The Bottom Line
- Luscious graphics and animation
- Playing with a partner is a blast
- Decent replay value and tons to find
- Resident Evil is still an incredibly tough series to beat
- Slow, stop and shoot gameplay isn't for all gamers
- Overly cinematic, seems to want to be a movie as much as a game
- Getting online games started is a chore
- Publisher: Capcom
- ESRB Rating: Mature
- Genre: 3rd Person Action
- Other Platforms: Xbox 360
Guide Review - Resident Evil 5: Collector's Edition Review (PS3)
Resident Evil 4 takes Chris Redfield to Africa where he gets a new partner, Sheva Alomar, and gets to kill a ton of Zombies in broad daylight. While it lacks the atmosphere and fear factor of Resident Evil 4, it certainly excels with beautiful next generation HD graphics and smooth gameplay.
Having a partner does several things for the game. First, it makes for interesting story and plot points, offers up interesting strategic and inventory management elements and makes the game a prime choice for co-op fun. While Sheva is fun both to play and to have around, her AI can get wonky, and she loves to burn through her ammo, which hurts as success in the game really depends on you managing yours. The enemy AI, however, seems fairly solid, and the large open battles are a real treat.

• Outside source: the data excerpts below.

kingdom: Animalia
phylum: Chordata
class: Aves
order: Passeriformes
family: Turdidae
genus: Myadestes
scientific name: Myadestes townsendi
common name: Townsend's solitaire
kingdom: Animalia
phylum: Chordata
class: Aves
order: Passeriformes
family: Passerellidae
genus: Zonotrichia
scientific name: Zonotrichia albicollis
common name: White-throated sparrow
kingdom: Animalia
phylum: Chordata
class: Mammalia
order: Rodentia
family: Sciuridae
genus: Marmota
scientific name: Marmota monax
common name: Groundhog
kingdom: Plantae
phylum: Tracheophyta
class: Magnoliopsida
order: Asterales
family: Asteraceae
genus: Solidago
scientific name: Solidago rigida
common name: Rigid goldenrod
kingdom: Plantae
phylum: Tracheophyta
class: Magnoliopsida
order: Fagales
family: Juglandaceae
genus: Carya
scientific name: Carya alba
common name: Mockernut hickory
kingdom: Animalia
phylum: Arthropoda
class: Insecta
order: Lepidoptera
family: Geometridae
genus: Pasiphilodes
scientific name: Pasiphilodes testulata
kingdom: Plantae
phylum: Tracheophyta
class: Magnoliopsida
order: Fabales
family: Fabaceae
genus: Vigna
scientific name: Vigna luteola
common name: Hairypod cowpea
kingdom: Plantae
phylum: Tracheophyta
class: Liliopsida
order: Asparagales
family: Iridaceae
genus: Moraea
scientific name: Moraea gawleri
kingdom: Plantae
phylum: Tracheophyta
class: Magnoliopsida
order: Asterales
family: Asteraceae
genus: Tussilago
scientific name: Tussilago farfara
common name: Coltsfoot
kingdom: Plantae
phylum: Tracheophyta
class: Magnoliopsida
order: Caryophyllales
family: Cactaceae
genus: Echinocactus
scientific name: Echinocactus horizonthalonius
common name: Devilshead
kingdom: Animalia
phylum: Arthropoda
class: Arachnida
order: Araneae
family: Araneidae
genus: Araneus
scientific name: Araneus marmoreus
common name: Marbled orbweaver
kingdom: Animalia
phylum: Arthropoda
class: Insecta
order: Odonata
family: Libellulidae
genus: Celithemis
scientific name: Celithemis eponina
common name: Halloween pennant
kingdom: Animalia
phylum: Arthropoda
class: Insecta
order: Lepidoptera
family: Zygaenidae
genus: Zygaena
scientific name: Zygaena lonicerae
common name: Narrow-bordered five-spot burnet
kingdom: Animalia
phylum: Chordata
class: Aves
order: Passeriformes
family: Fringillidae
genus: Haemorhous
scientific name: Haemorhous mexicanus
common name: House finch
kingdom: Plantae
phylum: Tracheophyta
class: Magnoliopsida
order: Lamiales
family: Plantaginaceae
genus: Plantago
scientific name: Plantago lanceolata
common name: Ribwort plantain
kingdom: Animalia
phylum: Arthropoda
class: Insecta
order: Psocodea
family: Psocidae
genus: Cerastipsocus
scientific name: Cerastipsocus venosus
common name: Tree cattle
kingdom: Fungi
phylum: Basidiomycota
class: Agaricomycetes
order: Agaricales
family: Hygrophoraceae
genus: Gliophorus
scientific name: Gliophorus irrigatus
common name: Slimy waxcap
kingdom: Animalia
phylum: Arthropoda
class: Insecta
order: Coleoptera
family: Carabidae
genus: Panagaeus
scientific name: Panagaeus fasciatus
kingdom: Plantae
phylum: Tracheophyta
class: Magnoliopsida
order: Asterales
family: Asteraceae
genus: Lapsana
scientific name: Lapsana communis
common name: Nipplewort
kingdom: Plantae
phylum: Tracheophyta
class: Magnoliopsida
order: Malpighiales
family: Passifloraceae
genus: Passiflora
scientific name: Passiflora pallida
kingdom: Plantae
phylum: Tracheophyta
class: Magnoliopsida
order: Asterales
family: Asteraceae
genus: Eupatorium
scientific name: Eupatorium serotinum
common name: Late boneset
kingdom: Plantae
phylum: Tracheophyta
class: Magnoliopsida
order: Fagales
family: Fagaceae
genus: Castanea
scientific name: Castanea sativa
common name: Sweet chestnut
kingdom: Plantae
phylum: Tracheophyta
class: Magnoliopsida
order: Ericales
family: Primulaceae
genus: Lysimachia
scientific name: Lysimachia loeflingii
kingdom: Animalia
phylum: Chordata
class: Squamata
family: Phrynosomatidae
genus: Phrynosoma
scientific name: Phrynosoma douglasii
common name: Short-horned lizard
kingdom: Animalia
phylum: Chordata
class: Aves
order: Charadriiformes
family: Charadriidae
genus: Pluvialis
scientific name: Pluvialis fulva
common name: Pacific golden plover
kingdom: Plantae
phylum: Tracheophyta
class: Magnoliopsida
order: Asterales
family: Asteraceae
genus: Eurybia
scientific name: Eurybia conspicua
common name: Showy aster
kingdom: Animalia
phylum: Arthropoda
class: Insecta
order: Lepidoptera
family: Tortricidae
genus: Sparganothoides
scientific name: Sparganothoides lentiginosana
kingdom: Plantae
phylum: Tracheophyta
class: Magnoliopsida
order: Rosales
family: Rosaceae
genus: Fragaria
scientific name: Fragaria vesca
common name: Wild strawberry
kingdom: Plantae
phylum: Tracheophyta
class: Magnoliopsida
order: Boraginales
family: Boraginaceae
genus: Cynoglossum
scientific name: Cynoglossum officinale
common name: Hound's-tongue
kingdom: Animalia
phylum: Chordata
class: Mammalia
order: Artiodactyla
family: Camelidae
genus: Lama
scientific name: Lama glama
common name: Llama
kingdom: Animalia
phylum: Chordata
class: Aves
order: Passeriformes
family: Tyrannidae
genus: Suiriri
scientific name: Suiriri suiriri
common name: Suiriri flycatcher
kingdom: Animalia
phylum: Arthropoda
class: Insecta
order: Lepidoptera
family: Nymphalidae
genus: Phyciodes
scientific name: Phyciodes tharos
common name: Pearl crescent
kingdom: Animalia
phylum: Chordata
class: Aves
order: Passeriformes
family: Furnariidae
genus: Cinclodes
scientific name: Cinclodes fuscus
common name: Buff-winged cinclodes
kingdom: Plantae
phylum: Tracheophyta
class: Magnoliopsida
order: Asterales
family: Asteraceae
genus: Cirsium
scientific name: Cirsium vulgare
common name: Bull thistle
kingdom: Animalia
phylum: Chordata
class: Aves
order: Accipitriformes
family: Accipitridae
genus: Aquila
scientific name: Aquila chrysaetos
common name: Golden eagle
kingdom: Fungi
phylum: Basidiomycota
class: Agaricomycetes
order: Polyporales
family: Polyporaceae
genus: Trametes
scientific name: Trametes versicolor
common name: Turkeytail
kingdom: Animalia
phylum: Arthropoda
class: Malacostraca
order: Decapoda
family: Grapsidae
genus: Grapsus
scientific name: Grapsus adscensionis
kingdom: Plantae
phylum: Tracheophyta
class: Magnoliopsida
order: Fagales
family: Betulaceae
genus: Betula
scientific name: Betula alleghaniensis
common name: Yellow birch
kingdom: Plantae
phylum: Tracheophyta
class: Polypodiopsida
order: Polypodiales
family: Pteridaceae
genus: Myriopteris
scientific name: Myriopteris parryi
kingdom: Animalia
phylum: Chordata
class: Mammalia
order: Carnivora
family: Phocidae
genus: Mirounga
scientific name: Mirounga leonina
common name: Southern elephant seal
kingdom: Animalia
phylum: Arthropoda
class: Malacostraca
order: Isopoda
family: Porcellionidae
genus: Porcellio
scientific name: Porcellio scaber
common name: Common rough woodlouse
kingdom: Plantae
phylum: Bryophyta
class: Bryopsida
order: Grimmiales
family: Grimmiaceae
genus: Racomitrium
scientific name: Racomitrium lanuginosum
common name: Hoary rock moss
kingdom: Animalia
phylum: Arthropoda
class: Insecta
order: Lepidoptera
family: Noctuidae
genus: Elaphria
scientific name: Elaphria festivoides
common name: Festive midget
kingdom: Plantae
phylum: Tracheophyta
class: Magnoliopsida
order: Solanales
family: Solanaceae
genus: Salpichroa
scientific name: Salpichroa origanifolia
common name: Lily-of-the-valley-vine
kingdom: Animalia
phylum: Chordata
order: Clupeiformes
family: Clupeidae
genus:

While quite good, the game is not perfect. The co-op, while wonderful, isn't drop-in, and getting an online gaming going seems to be far more trouble than it should be. Additionally the game seems shorter than the ones past, clocking in at just over twelve hours. The biggest issue is one that's a bit harder to nail down. While Resident Evil has always had a strong story, and the wonky dialog is funny and still charming, the game has a bit too much Hollywood envy. While playing the game, it's hard to put your finger on exactly what's wrong, but after watching the bonus disc it becomes clear. The developer's, including the film director they hired, were as interested in making the game like a movie as they were a great game.
In the end, the game is solid, but confused as to what it wants to be.